===== Selection
Rogation Sunday Easter 6B

Easter 6 Rogation B
          We used to call this Sunday Rogation Sunday, and the Prayer Book includes as “other commemorations - the Rogation Days, traditionally observed on Monday, Tuesday, and Wednesday before Ascension Day.”   The collect for these days in the old Prayer Book was this: Almighty God, Lord of heaven and earth; We beseech thee to pour forth thy blessing upon this land, and to give us a fruitful season; that we, constantly receiving thy bounty, may evermore give thanks unto thee in thy holy Church; through Jesus Christ our Lord. Amen.
          I remember gathering with my priest father and the congregation of St. George’s Indian River Hundred, rural Sussex County, Delaware, in the churchyard on Rogation Sunday to pray for the land and the crops. That tradition continued in Baltimore County, Maryland, and I invite you all to gather with me after this service around in the garden to ask God to “pour forth his blessing upon this land, and to give us a fruitful season.”
==========
===== Provided entries
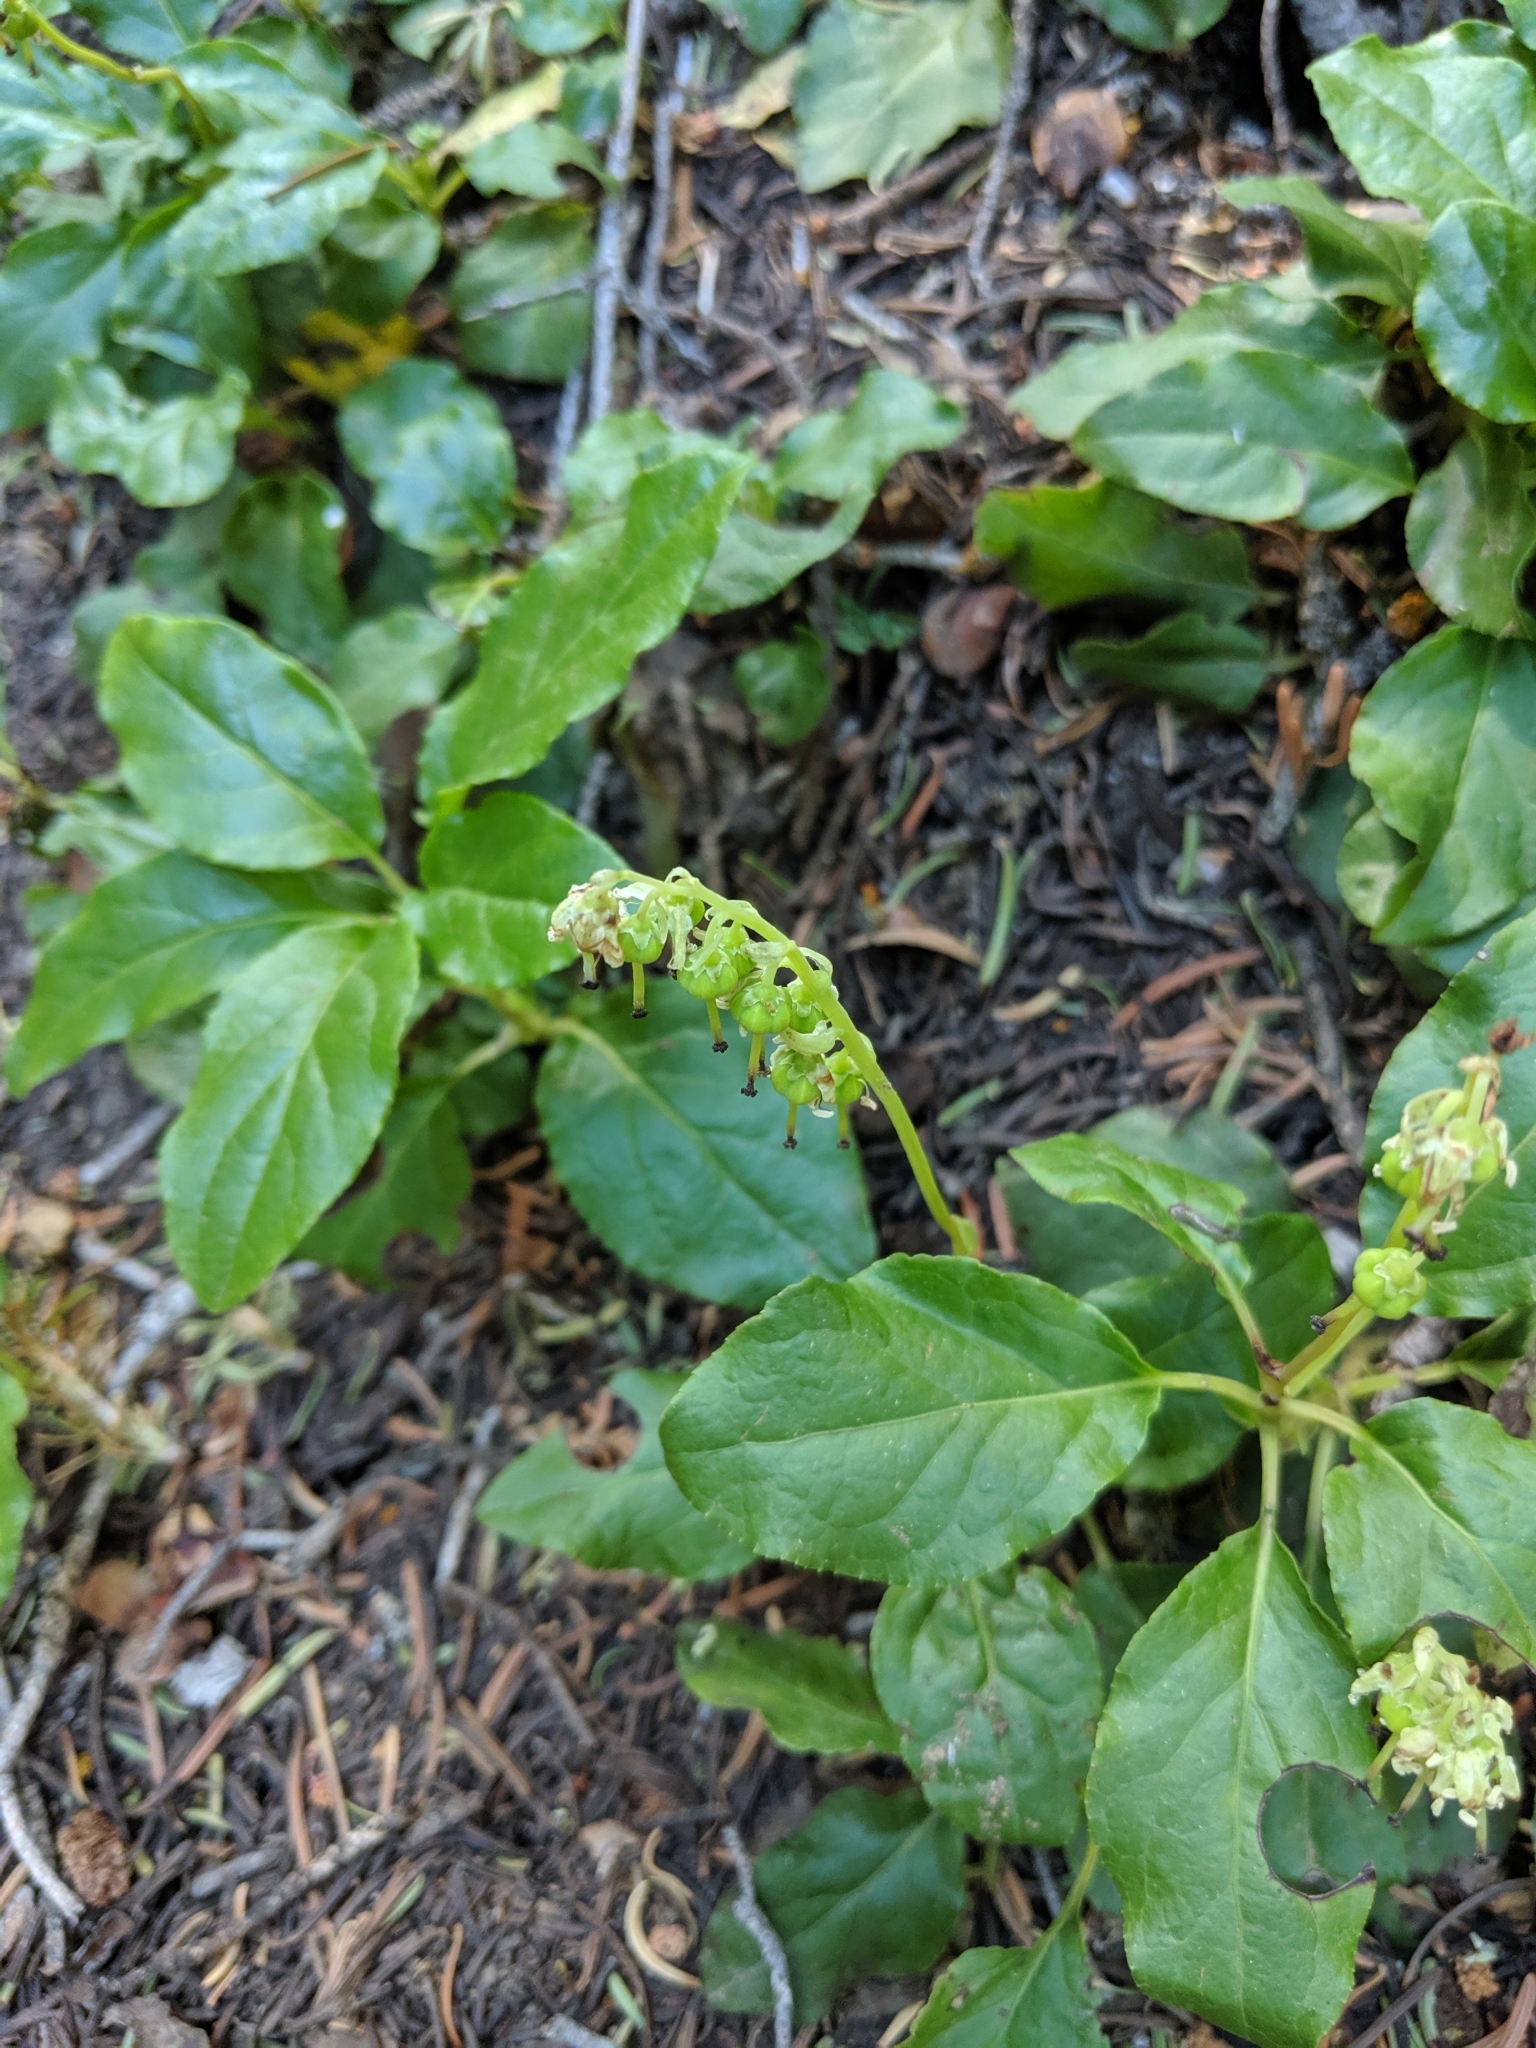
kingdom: Plantae
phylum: Tracheophyta
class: Magnoliopsida
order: Ericales
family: Ericaceae
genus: Orthilia
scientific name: Orthilia secunda
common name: One-sided orthilia
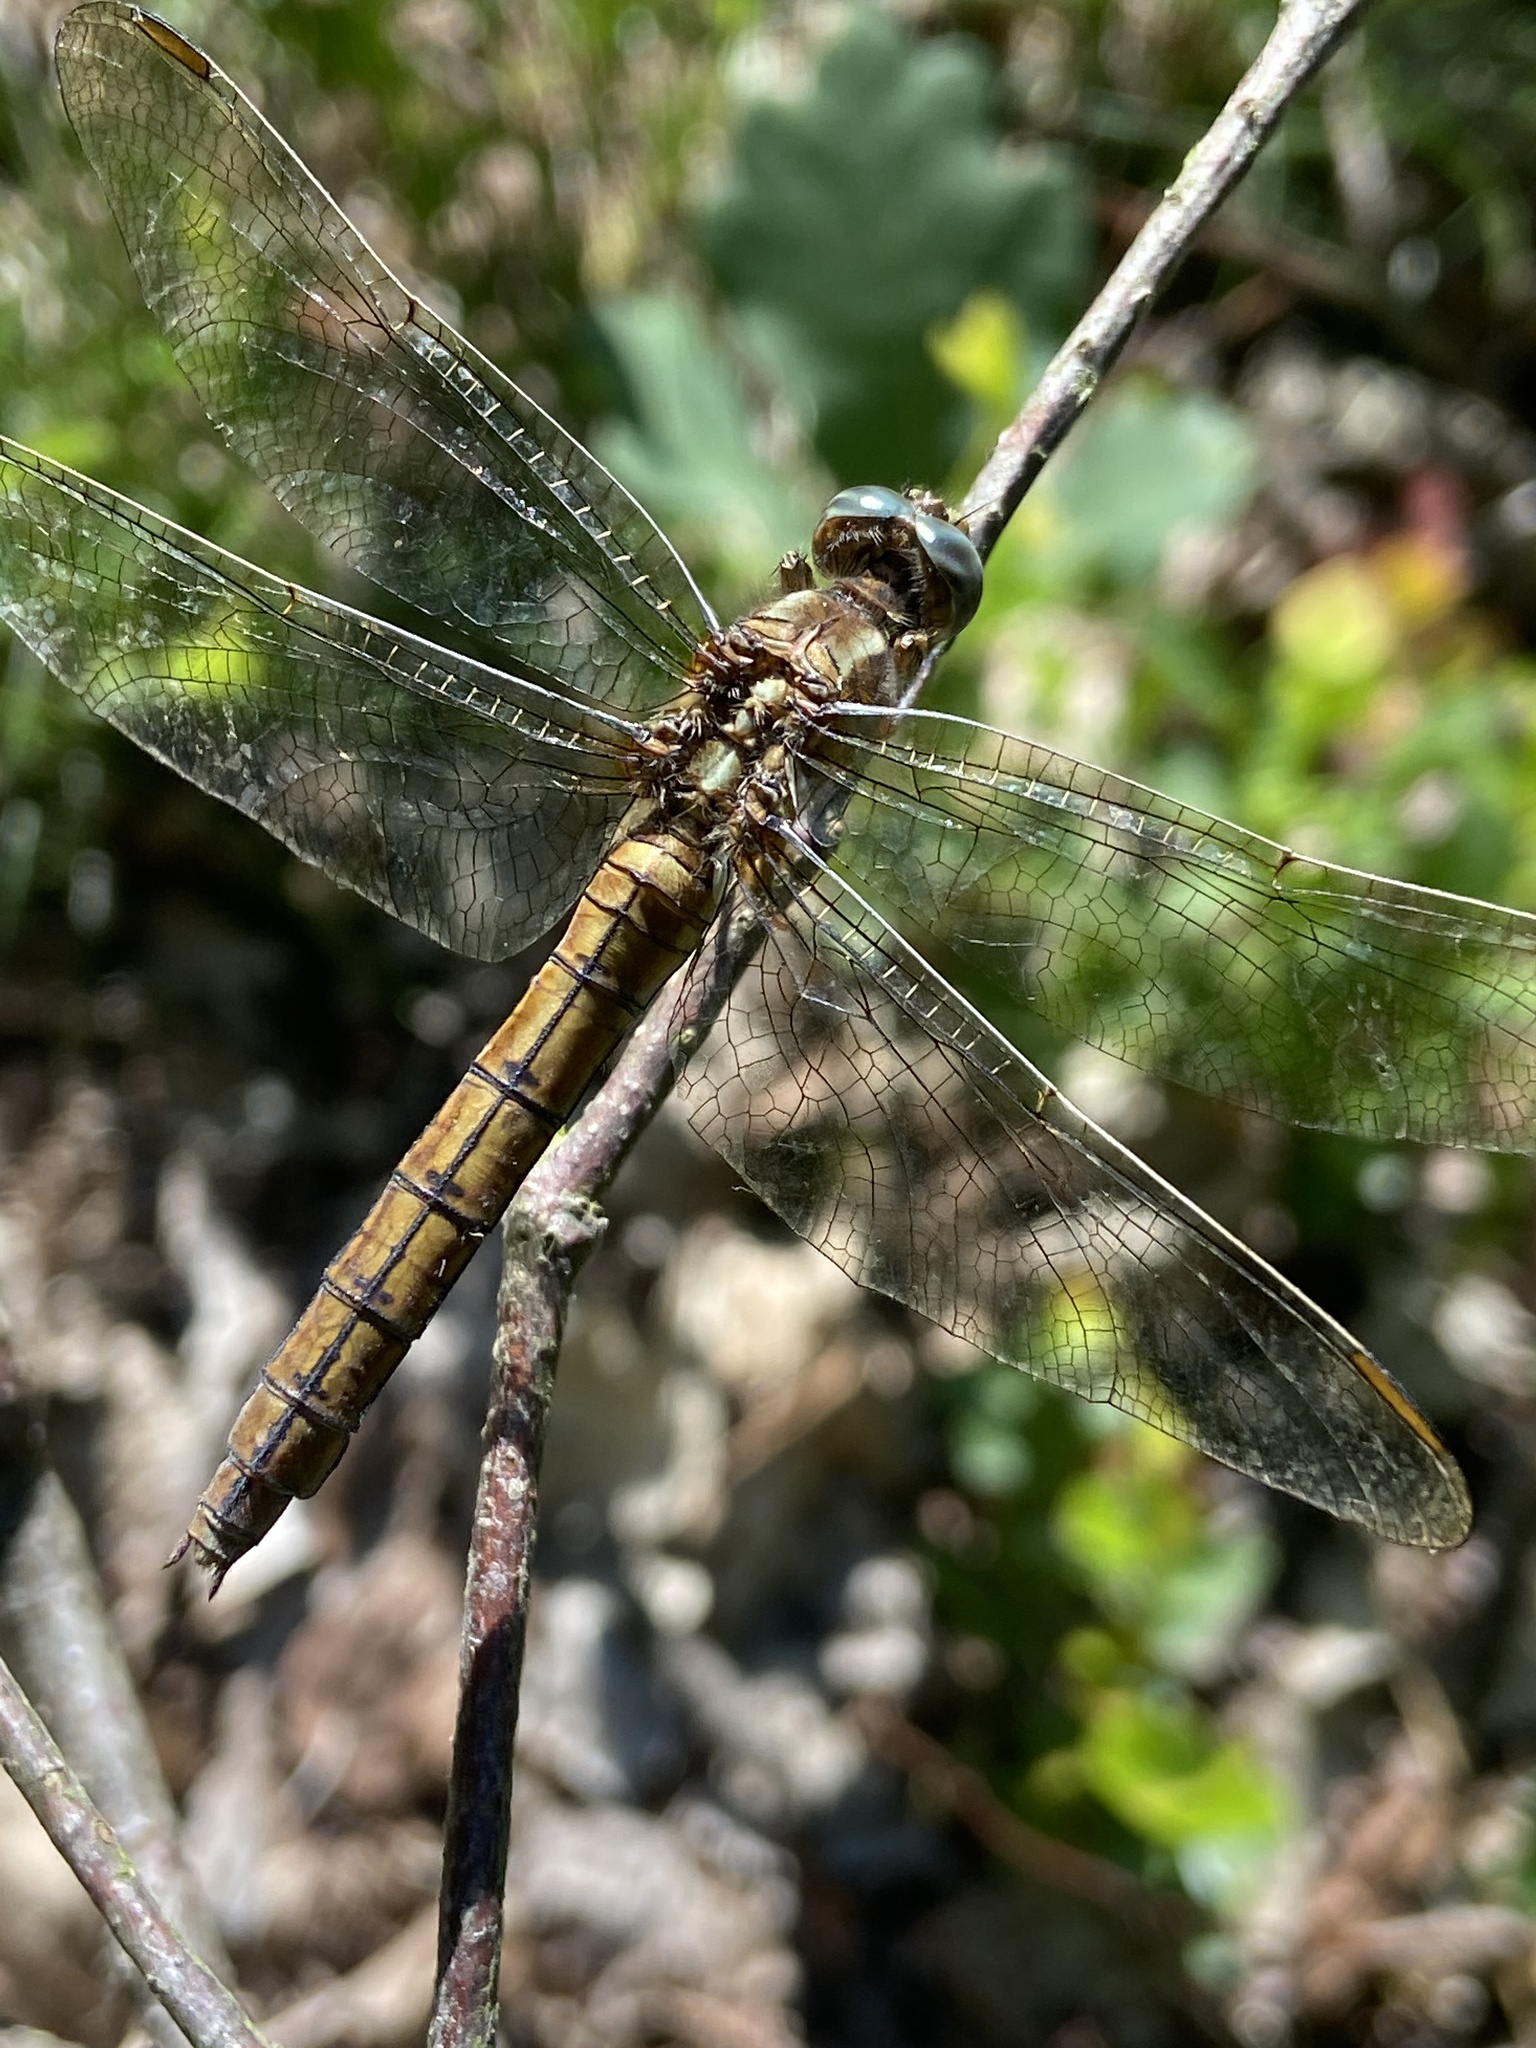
==========
→ **Task instructions**
• A. Give everything in the entries from the line containing "phylum: Tracheophyta" down to the end of the entries as a numbered list, with blank lines omitted and the pictures left out.
• B. Take the Rogation Sunday sermon further, picking up from its final sentence.

→ **Outputs for the tasks**
• A.
1. phylum: Tracheophyta
2. class: Magnoliopsida
3. order: Ericales
4. family: Ericaceae
5. genus: Orthilia
6. scientific name: Orthilia secunda
7. common name: One-sided orthilia

• B.
          Our secular society reinvents responses to human needs.  In 1970 John McConnell began to promote Earth Day, first in March then in April. McDonnell’s father was a Pentecostal Christian evangelist.  Earth Day is observed by lots of people all over the world who never heard of the Rogation Days.  Some history:
          Back in 470 A.D. the Rhone river area in France suffered unusual storms, floods, earthquakes. Bishop Mamertus of Vienne called for three days of fasting and prayer that God would “pour forth his blessing upon this land, and give us a fruitful season.”  He also called Christians to walk in processions through the fields and pray. And he recommended, and the Roman governor agreed, that the people not work those days.  He picked the three days before Ascension Day in keeping with the custom of a time of prayer and fasting before the great feasts. These were called Rogation Days from the common Latin word rogo – to ask.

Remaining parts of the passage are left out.